According to kohlrausch's law, the equivalent conductance of an electrolyte at infinite dilution is equal to the sum of equivalent ionic conductance of cations and anions.
\[\wedge _{\infty }^{\circ }=\lambda _{c}^{\circ }+\lambda _{a}^{\circ }\]
Now, let's solve the problem,
Given, $\wedge {{_{\infty }^{\circ }}_{Nacl}}$= 126.45$oh{{m}^{-1}}c{{m}^{2}}e{{q}^{-1}}$
$\wedge {{_{\infty }^{\circ }}_{HCl}}$= 426.16$oh{{m}^{-1}}c{{m}^{2}}e{{q}^{-1}}$
$\wedge {{_{\infty }^{\circ }}_{C{{H}_{3}}COONa}}$ = 91$oh{{m}^{-1}}c{{m}^{2}}e{{q}^{-1}}$
From kohlrausch's law ,
\[\wedge _{\infty }^{\circ }=\lambda _{c}^{\circ }+\lambda _{a}^{\circ }\]
So, applying this
\[\wedge {{_{\infty }^{\circ }}_{NaCl}}=\lambda _{N{{a}^{+}}}^{\circ }+\lambda _{C{{l}^{-}}}^{\circ }\] -equation 1
\[\wedge {{_{\infty }^{\circ }}_{HCl}}=\lambda _{{{H}^{+}}}^{\circ }+\lambda _{C{{l}^{-}}}^{\circ }\] -equation 2
\[\wedge {{_{\infty }^{\circ }}_{C{{H}_{3}}COONa}}=\lambda _{N{{a}^{+}}}^{\circ }+\lambda _{C{{H}_{3}}CO{{O}^{-}}}^{\circ }\] -equation 3
We know that,
\[\wedge {{_{\infty }^{\circ }}_{C{{H}_{3}}COOH}}=\lambda _{{{H}^{+}}}^{\circ }+\lambda _{C{{H}_{3}}CO{{O}^{-}}}^{\circ }\] -equation 4
Firstly, add equation 3 and equation 2 then subtract equation 1
\[\wedge {{_{\infty }^{\circ }}_{C{{H}_{3}}COONa}}+\wedge {{_{\infty }^{\circ }}_{HCl}}-\wedge {{_{\infty }^{\circ }}_{NaCl}}=\lambda _{N{{a}^{+}}}^{\circ }+\lambda _{C{{H}_{3}}CO{{O}^{-}}}^{\circ }+\lambda _{{{H}^{+}}}^{\circ }+\lambda _{C{{l}^{-}}}^{\circ }-(\lambda _{N{{a}^{+}}}^{\circ }+\lambda _{C{{l}^{-}}}^{\circ })\]On solving this,
\[\wedge {{_{\infty }^{\circ }}_{C{{H}_{3}}COONa}}+\wedge {{_{\infty }^{\circ }}_{HCl}}-\wedge {{_{\infty }^{\circ }}_{NaCl}}=\lambda _{C{{H}_{3}}CO{{O}^{-}}}^{\circ }+\lambda _{{{H}^{+}}}^{\circ }\]
From equation 4, we know that \[\wedge {{_{\infty }^{\circ }}_{C{{H}_{3}}COOH}}=\lambda _{{{H}^{+}}}^{\circ }+\lambda _{C{{H}_{3}}CO{{O}^{-}}}^{\circ }\]
\[\wedge {{_{\infty }^{\circ }}_{C{{H}_{3}}COONa}}+\wedge {{_{\infty }^{\circ }}_{HCl}}-\wedge {{_{\infty }^{\circ }}_{NaCl}}=\wedge {{_{\infty }^{\circ }}_{C{{H}_{3}}COOH}}\] - equation 5
Now substituting the value of $\wedge {{_{\infty }^{\circ }}_{Nacl}}$, $\wedge {{_{\infty }^{\circ }}_{HCl}}$and $\wedge {{_{\infty }^{\circ }}_{C{{H}_{3}}COONa}}$ in equation 5
\[91+426.16-(126.45)=\wedge {{_{\infty }^{\circ }}_{C{{H}_{3}}COOH}}\]
\[390.71=\wedge {{_{\infty }^{\circ }}_{C{{H}_{3}}COOH}}\]

Thus option C is the correct answer.

Note: Be thorough with the concept of equivalent conductance.
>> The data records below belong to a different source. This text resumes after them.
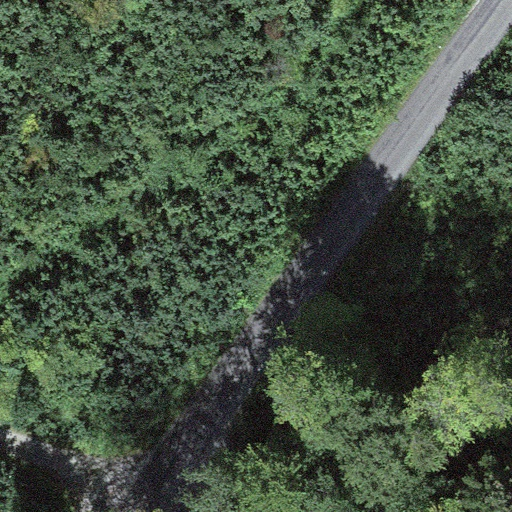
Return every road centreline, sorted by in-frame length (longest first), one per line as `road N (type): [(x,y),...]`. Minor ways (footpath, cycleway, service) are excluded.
road 1 (unclassified): [(135,511),(507,0)]
road 2 (track): [(0,440),(237,511)]
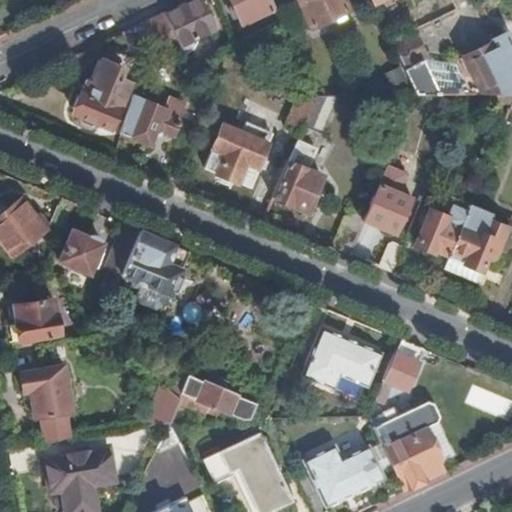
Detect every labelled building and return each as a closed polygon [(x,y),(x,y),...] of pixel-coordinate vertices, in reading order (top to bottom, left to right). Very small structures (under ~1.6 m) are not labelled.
[(229,0),(242,27),(275,12),(269,0),(229,0)] [(341,0),(296,0),(312,31),(349,14),(341,0)] [(163,18),(178,49),(212,33),(205,19),(208,14),(204,5),(199,5),(197,1),(186,7),(163,18)] [(141,28),(149,45),(156,59),(178,49),(163,18),(152,23),(141,28)] [(129,34),(143,64),(149,45),(141,28),(129,34)] [(425,65),(428,64),(413,34),(391,45),(416,97),(441,97),(425,65)] [(511,96),(511,46),(507,36),(491,43),(493,47),(464,61),(471,77),(463,81),(471,97),(511,96)] [(182,55),(189,70),(211,58),(204,44),(182,55)] [(126,117),(130,106),(122,102),(129,86),(118,82),(122,73),(101,64),(91,88),(86,85),(73,117),(79,120),(78,123),(79,126),(90,130),(92,130),(94,126),(109,132),(117,113),(126,117)] [(471,97),(463,81),(456,67),(428,64),(425,65),(441,97),(466,97),(471,97)] [(285,131),(299,137),(303,128),(314,101),(315,99),(317,99),(307,78),(285,131)] [(132,100),(130,106),(126,117),(120,138),(149,149),(151,143),(158,139),(170,143),(182,114),(165,108),(163,112),(132,100)] [(325,105),(314,101),(303,128),(313,132),(325,105)] [(221,128),(205,168),(216,173),(215,177),(235,187),(237,185),(248,190),(270,137),(245,126),(241,136),(221,128)] [(296,144),(272,201),(305,215),(320,179),(310,175),(312,170),(306,167),(313,150),(296,144)] [(385,163),(377,181),(398,190),(405,172),(385,163)] [(378,186),(365,216),(362,223),(381,231),(381,230),(397,237),(413,200),(378,186)] [(75,206),(61,200),(49,228),(45,232),(45,233),(60,240),(75,206)] [(45,233),(45,232),(21,202),(0,218),(0,244),(11,259),(44,233),(45,233)] [(492,218),(467,208),(461,224),(445,260),(442,270),(456,275),(459,267),(478,275),(485,258),(494,261),(500,247),(507,249),(511,236),(511,234),(489,224),(492,218)] [(445,260),(461,224),(447,219),(446,220),(429,213),(414,249),(432,256),(433,255),(445,260)] [(342,221),(330,250),(348,257),(362,223),(365,216),(342,221)] [(110,273),(121,278),(121,277),(140,233),(123,227),(105,271),(110,273)] [(102,246),(72,233),(58,263),(89,276),(102,246)] [(171,297),(189,254),(140,233),(121,277),(171,297)] [(387,249),(379,270),(391,275),(401,250),(398,249),(387,249)] [(103,289),(114,294),(121,278),(110,273),(103,289)] [(53,303),(13,310),(19,343),(58,337),(53,303)] [(380,356),(320,330),(300,377),(332,392),(338,377),(366,389),(380,356)] [(424,352),(399,342),(381,387),(388,390),(389,386),(406,393),(424,352)] [(46,445),(70,441),(65,416),(71,414),(63,368),(20,375),(23,396),(29,395),(34,420),(41,420),(46,445)] [(161,389),(159,388),(177,403),(186,378),(168,371),(161,389)] [(177,403),(171,423),(184,423),(190,410),(205,416),(208,408),(237,421),(247,420),(254,405),(225,394),(228,385),(215,380),(211,388),(186,378),(177,403)] [(159,388),(143,428),(171,423),(177,403),(159,388)] [(374,430),(403,493),(443,475),(438,465),(440,463),(424,432),(438,425),(437,420),(432,408),(426,405),(374,430)] [(179,444),(169,425),(152,455),(157,458),(179,444)] [(258,436),(203,462),(214,485),(238,475),(255,511),(271,511),(291,503),(258,436)] [(333,448),(302,462),(324,508),(383,481),(368,449),(340,462),(333,448)] [(107,449),(44,460),(50,494),(62,493),(65,511),(95,511),(91,487),(112,484),(107,449)] [(190,511),(184,499),(157,511),(190,511)]
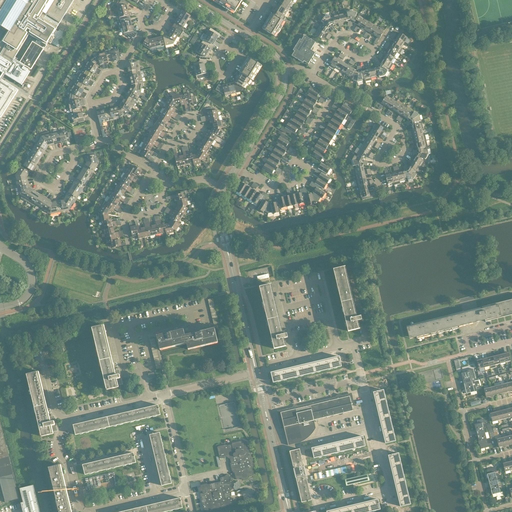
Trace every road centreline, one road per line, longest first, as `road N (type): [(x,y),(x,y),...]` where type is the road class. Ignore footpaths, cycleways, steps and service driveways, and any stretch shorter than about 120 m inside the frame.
road 1 (residential): [(337,347),(321,279),(280,288),(297,357)]
road 2 (tertiary): [(255,372),(225,242)]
The kohlrausch's law also can be defined in terms of molar conductance, It will be almost similar to it. so, don't confuse it with both definitions of kohlrausch's law. This law is applied to find degree of dissociation, molar conductance and equivalent conductance.